記録一覧:
————
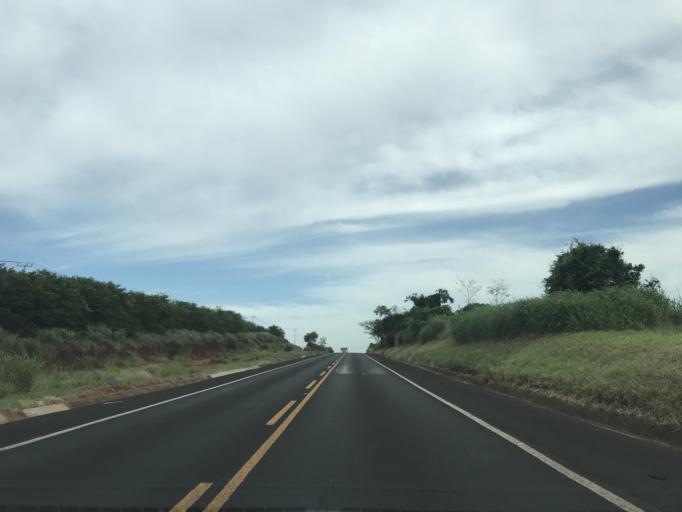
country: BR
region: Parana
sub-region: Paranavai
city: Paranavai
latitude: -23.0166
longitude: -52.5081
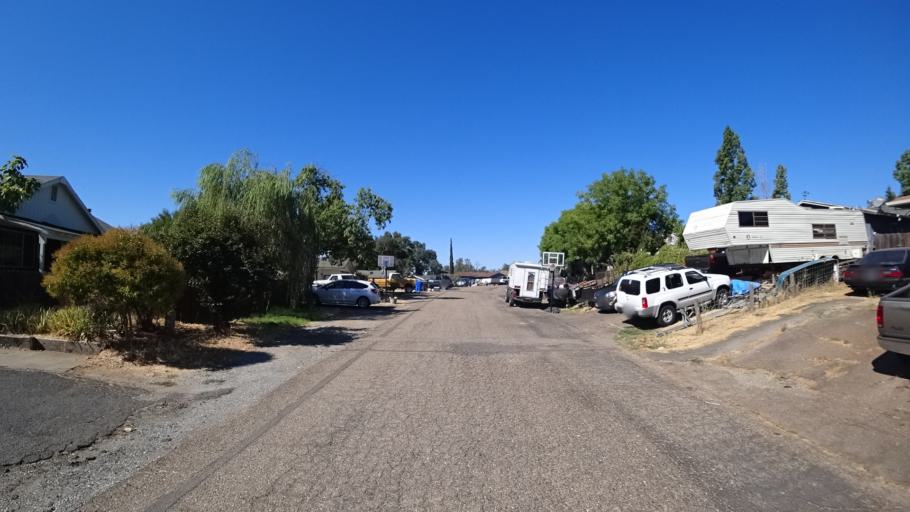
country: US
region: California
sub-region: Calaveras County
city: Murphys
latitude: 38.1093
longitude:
————
上のすべての記録の各行を、空行を除いて番号付きの箇条書きとして示しなさい。画像は解答に含めないこと。

解答:
1. country: BR
2. region: Parana
3. sub-region: Paranavai
4. city: Paranavai
5. latitude: -23.0166
6. longitude: -52.5081
7. country: US
8. region: California
9. sub-region: Calaveras County
10. city: Murphys
11. latitude: 38.1093
12. longitude:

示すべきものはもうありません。